March 03--I haven't watched ABC's "The Bachelor" in seven years, but I gather from my Twitter feed that the convention hasn't changed much.
Beautiful people leave their ho-hum lives to embark on an amazing journey. Catfights ensue, roses get dealt, fantasy suites get utilized and, naturally, true love blossoms.
Someone gets proposed to and, just like in real life, someone else goes home in a stretch limo.
The show is on its 19th season, so who am I to argue with this formula?
The track record for proposals that result in marriages, however, is slim. Just five couples are still together, according to this piece, with the rest (from both "The Bachelor" and "The Bachelorette") calling it quits after each season's finale.
The latest bachelor, an Iowa farmer named Chris Soules, is supposed to pick his lifelong soul mate in Monday's season finale. May they live happily ever after.
Meanwhile, I've got a proposal of my own. It's for ABC, and it's a surefire way to help potential couples determine whether they've got the stuff to last a lifetime.
Buy them an old house. In Chicago. In the winter.
Call it "This Old House ... And What It Does To A Relationship."
Stick with the early setup, wherein potential couples go on fantasy dates with helicopters and massages and light rock climbing. Ask the bachelor or bachelorette to select a final match.
Before anyone proposes, move the couple into their new (old) house on the Northwest Side and see how they survive a Chicago winter.
Make sure the pipes freeze. Twice.
Arrange for the chimney to "sweat" in the un-insulated attic, so that condensation leaks down the walls of one of the upstairs bedrooms, rendering the drywall a damp, moldy mess. Twice.
(This is all just off the top of my head, of course.)
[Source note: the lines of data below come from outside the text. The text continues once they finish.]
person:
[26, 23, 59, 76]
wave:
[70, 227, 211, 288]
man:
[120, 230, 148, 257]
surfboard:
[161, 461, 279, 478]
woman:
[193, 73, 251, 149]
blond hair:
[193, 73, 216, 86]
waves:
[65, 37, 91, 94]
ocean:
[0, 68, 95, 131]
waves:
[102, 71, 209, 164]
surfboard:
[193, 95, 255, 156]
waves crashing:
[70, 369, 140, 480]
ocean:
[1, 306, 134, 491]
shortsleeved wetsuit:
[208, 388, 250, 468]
Send one half of the couple out of town for work for a few days, at which point the dishwasher should cease to function. Followed by the boiler.
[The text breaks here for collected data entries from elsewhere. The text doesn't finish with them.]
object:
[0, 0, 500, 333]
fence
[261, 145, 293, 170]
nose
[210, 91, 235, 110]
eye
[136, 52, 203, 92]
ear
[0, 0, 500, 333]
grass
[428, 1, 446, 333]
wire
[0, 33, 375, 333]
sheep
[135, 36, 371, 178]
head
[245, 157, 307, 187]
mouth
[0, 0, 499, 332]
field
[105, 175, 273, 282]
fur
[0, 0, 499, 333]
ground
(Fine, this is an exact re-enactment of my life.)
With no heat in the house, the pipes are free to embark on their certain march toward freezing, and the person at home during all of this is free to fantasize about hailing a cab and disappearing without a trace.
Instead, she or he might call upon scores of contractors and handymen and a dad who happens to live nearby. He or she might offer the out-of-town partner hourly updates about the state of the house and the thousands and thousands (and thousands) of dollars being spent to restore it to livable.
When the dust (literal and figurative) clears and the contractors are gone and the floors are mopped and the out-of-town partner returns home: It's decision time.
Are they happy to see each other? Are they grateful for each other? Are they able, despite being terrifyingly broke and crushingly exhausted, able to make each other laugh? Do they both go in for the hug?
If not: No rose. No ring. No stuff to last a lifetime.
If so: They should grab each other's hand and never let go. Life is going to be a wild, expensive, unpredictable ride. And they just found the best partner in the world to join them.